“In New Orleans, Brown announced he was retiring soon,” we learn on page 183 of The One. That was circa 1966, mind you, and of course he announced he was retiring soon—in a city where he’d steeped in history (see chapter five). This was the legendary cape routine writ larger, surrounding himself with a self-drawn shroud only to whip it off when showtime hit. “Brown was taking the rumors to a higher level, and they seemed to serve a personal need,” writes R.J. Smith.
“He had entered diva territory, evoking Sarah Bernhardt morbidly lugging her casket with her from town to town. ‘Love me now,’ he was saying. ‘I may not be around tomorrow.’”

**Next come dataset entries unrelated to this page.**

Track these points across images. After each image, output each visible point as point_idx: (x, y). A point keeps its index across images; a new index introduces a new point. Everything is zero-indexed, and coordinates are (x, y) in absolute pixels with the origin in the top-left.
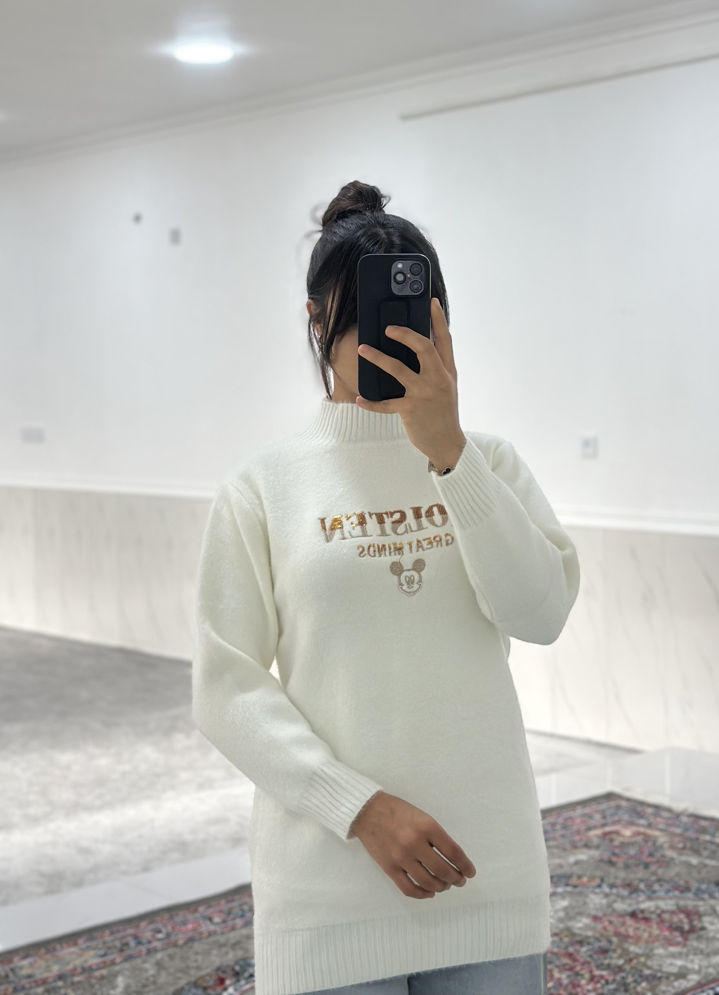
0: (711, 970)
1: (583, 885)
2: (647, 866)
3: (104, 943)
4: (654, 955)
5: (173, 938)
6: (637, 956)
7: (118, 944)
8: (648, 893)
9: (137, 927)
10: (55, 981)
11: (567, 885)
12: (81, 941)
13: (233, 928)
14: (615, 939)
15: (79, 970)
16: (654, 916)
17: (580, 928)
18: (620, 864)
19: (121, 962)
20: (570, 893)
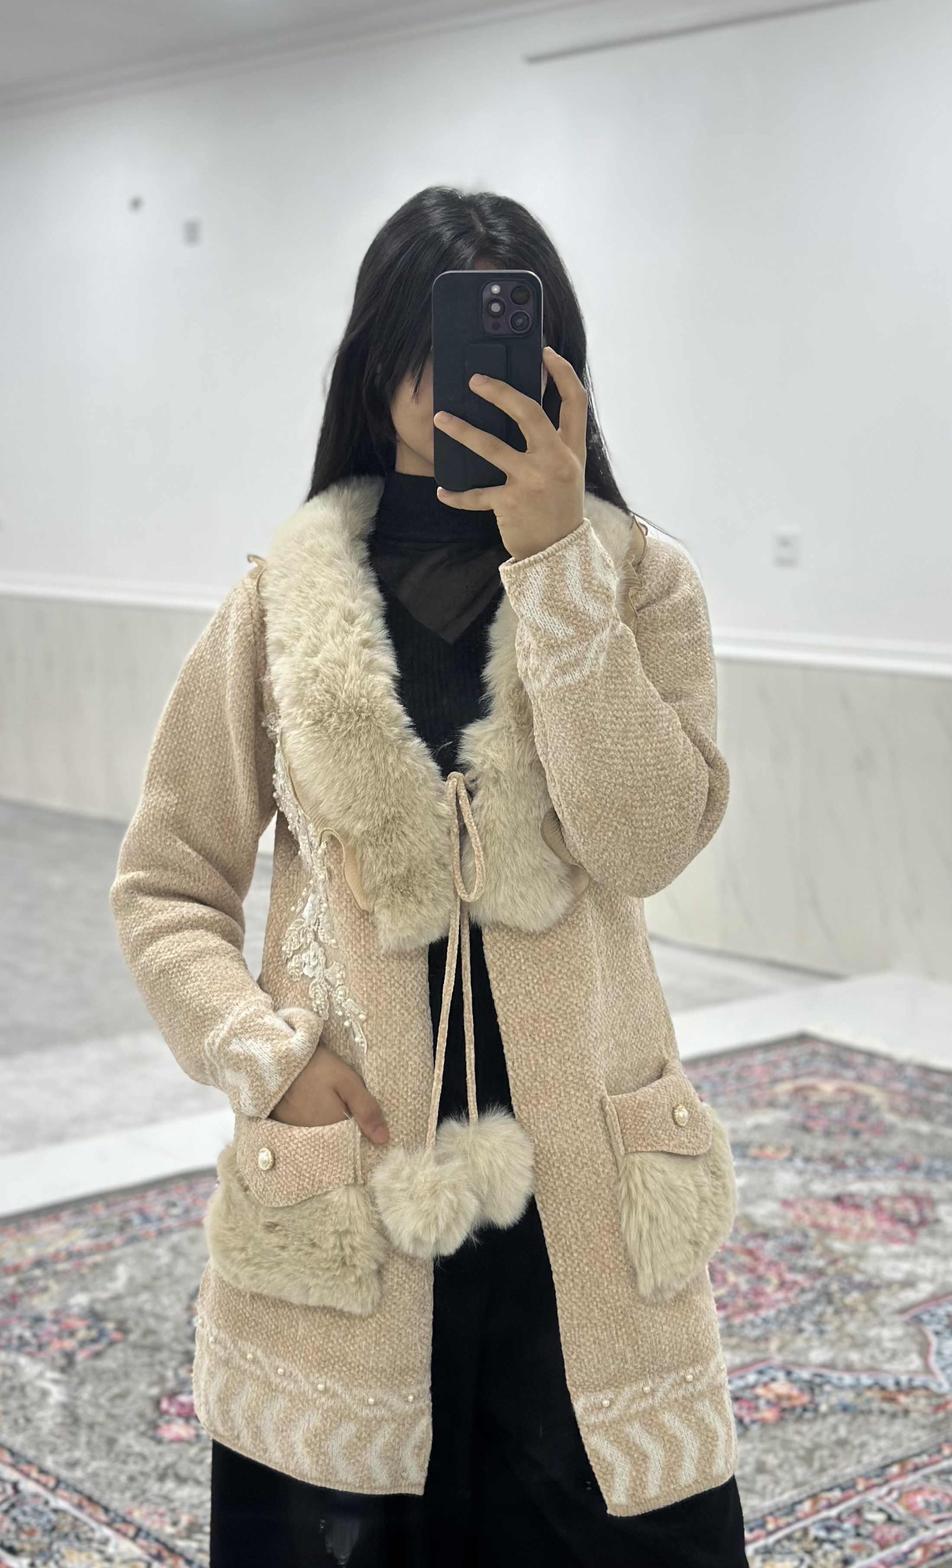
0: (949, 1278)
1: (768, 1157)
2: (856, 1134)
3: (97, 1219)
4: (869, 1255)
6: (845, 1256)
7: (116, 1220)
8: (860, 1171)
9: (143, 1197)
10: (30, 1269)
11: (748, 1157)
12: (64, 1216)
14: (813, 1233)
15: (63, 1254)
16: (868, 1203)
17: (764, 1216)
18: (819, 1131)
19: (122, 1246)
20: (749, 1168)
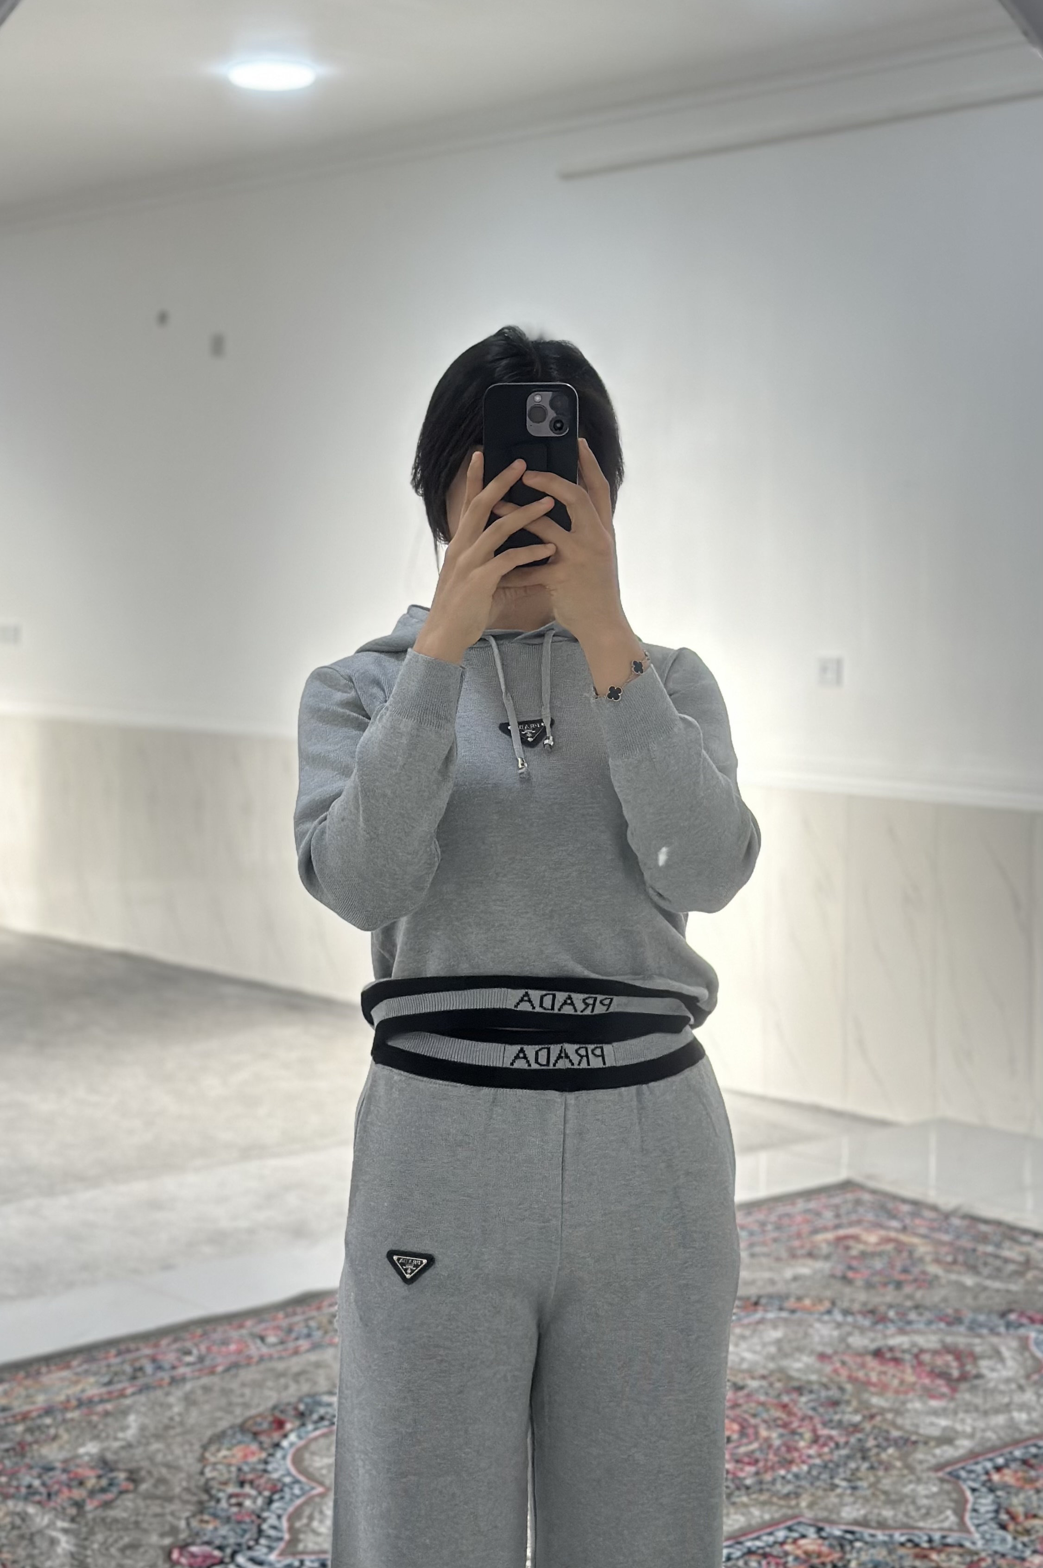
0: (989, 1434)
1: (807, 1310)
2: (899, 1285)
3: (109, 1366)
4: (907, 1411)
5: (208, 1363)
6: (882, 1411)
7: (128, 1368)
8: (901, 1324)
9: (156, 1345)
10: (40, 1416)
11: (781, 1309)
12: (75, 1363)
13: (296, 1352)
14: (849, 1387)
15: (74, 1403)
16: (907, 1357)
17: (799, 1370)
18: (859, 1283)
19: (133, 1394)
20: (785, 1320)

All people must pass, but James Brown like a few others from different circumstances, like James Dean and Elvis and Hank Sr. and John Wayne and Lady Di, etched their own iconography. They evinced.
Their deaths seem footnotes to their evincing. All the more astounding from, in Brown’s case, a child who quite aside from being black and poor in the Deep South, died at birth and didn’t breathe until his stubborn Aunt Minnie breathed life (and maybe stubbornness) into his tiny body for several minutes. So sayeth James.
“That’s a devastating entrance,” remarks Smith. “It’s also impossible because a stillborn infant is dead in the uterus…. But Brown felt different…. He saw his stillborn entrance as the moment his specialness first revealed itself.”
In other words, he got that feeling, and that feeling begat all else. Smith’s fine with facts and respectful of the story facts tell, but he wisely does not deny his subject’s force of nature. When you evince with that ferocity, you conquer facts along with everything else.
I’m sorry James Brown apparently doesn’t merit a two-volume history like Elvis did by Peter Guralnick, but that’s not Smith’s fault. Smith begins the story long before his subject’s birth and ends it after his death. Elvis is in there too: “But it wasn’t the man he liked. Not really. It was the crown.” There could be only The One.